So, one of the patterns I like in this category is this notion of representation formats. So, you can build a client application that actually says, "You know what? If I receive the response in this particular format and representation, then I’m gonna parse it as a Collection+JSON message, and then act accordingly." But I might get the same information in some other format, like SIREN, or maybe HAL, and I can just simply parse them accordingly, and still have all the information I need. What I’m looking for is this, this object as a person, this schema as a person. So, I could get that person information in lots of different formats.

In fact, I can also extend this application to actually include another format that’s not on this list here, right? So, I can expand this application. So I can extend this, this is an example of extending, so I can even talk to another server. Maybe that other server gives me the information in RDF, or Hydra, or something like that, and so I can add that as well without upsetting anyone else or any other service. So, the whole idea about the client pattern group is to make clients adaptable. That means sort of reactionary in a lot of ways. I want them to be able to react to changes in the environment, and still be alive, and still be consistent, and still keep running. In any system that we have lots and lots of applications or lots and lots of APIs, there’s always gonna be some part of the system that’s not running efficiently. There’s always gonna be somebody who’s upgrading or versioning or changing or modifying some part of the system. But the system has to keep running all the time, right? Those of us who work in enterprises, that’s sort of our real critical goal, is how do we keep everything up and running all the time, even when we’re making changes? So, creating clients that are adaptable, that can react to new formats, that can be extended individually, that understand the vocabularies ahead of time, are a great way to improve that resilience in your system.

I love this quote from Paul Clements. Paul Clements was one of the earliest people who kind of came up with this notion of software architecture, Carnegie Mellon University, "The best software architecture knows what changes often, and makes that easy." I know there are certain aspects, like maybe it’s the URLs that are gonna change quite a bit, so I’m gonna make the URLs easy to change inside the software. Maybe it’s the number of users, maybe it’s the profile information, maybe it’s just the content itself. But there are certain things that I know I need to make easy. Now, when you’re creating services, you’re creating an interface. The API is the contract. And that’s really full stop what it’s about, right? You’re making a promise, and that promise needs to be kept for a long, long, long, long, long time, because people are gonna be around for a long time as well, and your service needs to be dependable, needs to be valuable.

The diagramming, which, by the way, is, this is a fantastic set of diagramming by Fagner Brock [SP] for this book. This one in particular has lots and lots of meta information. There’s build time work for services, there’s runtime work for services, there’s content negotiation. There’s a lot going on in the service realm. Services are really the way we enable clients to do their work, right? Services aren’t the work. Services are the enablers to let clients do their work, and there are lots of service patterns covered in the book. And the big ones right in the very beginning talk about this notion of model leaking. How do we prevent model leaks? How do we prevent the notion of when you change the model, and you’ve got five classes instead of four classes, that doesn’t change the contract. That means you need to construct your services, and the interface that goes with them, the API that goes with them, in a decoupled way that makes sense.

* WORK ITEM *
Copy word for word the part of the passage above on API client and service patterns that begins with the words "So, one of the" and ends with "of different formats.".

* GIVEN DATA *
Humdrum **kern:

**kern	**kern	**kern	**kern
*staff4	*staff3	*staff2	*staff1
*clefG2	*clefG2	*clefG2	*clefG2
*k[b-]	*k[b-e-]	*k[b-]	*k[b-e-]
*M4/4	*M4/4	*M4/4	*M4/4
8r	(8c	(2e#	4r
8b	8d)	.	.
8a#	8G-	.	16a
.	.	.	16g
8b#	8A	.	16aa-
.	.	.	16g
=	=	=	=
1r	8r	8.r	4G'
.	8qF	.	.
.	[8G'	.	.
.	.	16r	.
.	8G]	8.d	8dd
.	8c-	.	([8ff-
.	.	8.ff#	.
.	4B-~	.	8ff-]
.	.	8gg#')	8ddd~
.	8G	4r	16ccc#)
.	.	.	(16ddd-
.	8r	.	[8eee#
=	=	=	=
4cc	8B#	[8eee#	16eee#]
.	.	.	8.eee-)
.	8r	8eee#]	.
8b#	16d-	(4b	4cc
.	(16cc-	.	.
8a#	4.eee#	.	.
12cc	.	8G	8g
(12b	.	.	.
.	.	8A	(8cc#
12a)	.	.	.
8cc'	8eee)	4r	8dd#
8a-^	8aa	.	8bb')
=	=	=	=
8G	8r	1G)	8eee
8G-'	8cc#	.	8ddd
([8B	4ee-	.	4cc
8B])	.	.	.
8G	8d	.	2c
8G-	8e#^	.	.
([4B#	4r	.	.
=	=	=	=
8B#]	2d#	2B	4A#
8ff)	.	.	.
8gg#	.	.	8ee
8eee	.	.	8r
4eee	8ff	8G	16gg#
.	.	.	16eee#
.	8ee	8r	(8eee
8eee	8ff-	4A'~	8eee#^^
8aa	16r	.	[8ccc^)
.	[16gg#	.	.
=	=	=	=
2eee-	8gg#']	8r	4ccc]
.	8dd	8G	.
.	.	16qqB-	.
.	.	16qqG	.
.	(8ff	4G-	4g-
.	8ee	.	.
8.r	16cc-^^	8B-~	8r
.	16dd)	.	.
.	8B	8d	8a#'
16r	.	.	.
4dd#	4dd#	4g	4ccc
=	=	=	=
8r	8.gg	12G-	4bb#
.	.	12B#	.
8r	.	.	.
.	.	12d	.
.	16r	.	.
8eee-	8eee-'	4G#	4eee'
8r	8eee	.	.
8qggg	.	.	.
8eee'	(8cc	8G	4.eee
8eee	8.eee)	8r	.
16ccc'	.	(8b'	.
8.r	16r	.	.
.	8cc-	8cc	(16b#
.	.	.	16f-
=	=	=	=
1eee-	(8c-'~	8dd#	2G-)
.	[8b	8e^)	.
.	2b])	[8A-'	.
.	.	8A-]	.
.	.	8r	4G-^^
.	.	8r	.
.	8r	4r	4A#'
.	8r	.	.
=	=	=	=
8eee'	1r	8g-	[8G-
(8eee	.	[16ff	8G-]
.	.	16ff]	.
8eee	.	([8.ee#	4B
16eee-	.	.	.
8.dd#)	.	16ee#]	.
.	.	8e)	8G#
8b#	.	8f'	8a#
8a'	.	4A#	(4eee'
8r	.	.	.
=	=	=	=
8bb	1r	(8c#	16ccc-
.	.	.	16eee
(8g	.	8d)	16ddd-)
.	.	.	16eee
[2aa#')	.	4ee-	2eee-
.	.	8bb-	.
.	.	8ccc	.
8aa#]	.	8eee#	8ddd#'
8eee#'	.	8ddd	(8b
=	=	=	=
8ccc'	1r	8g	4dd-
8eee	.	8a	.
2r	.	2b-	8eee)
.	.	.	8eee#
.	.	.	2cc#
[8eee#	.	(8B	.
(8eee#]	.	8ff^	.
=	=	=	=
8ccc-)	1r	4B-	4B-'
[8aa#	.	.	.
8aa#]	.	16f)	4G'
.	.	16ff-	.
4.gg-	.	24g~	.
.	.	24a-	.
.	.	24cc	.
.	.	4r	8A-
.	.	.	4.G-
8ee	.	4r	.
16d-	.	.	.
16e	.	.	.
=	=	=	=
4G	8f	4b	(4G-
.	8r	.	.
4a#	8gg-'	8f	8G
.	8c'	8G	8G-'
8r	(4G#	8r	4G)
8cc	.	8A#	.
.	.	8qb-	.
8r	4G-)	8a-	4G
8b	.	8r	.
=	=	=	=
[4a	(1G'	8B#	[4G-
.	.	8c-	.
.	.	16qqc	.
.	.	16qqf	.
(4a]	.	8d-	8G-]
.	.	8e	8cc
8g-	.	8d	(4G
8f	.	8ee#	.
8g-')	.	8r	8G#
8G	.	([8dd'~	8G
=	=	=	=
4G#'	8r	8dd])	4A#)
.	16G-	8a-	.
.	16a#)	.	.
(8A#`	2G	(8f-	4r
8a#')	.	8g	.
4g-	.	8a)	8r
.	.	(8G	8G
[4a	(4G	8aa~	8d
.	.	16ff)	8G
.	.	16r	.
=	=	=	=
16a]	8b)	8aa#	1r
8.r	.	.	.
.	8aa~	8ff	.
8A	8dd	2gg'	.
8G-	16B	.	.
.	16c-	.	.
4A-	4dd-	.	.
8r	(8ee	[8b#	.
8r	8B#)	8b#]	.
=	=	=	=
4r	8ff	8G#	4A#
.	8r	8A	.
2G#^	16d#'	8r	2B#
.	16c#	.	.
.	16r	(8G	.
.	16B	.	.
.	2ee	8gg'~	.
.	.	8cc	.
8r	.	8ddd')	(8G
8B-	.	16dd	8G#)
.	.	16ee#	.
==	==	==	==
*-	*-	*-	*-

* RESPONSE AREA *
So, one of the patterns I like in this category is this notion of representation formats. So, you can build a client application that actually says, "You know what? If I receive the response in this particular format and representation, then I’m gonna parse it as a Collection+JSON message, and then act accordingly." But I might get the same information in some other format, like SIREN, or maybe HAL, and I can just simply parse them accordingly, and still have all the information I need. What I’m looking for is this, this object as a person, this schema as a person. So, I could get that person information in lots of different formats.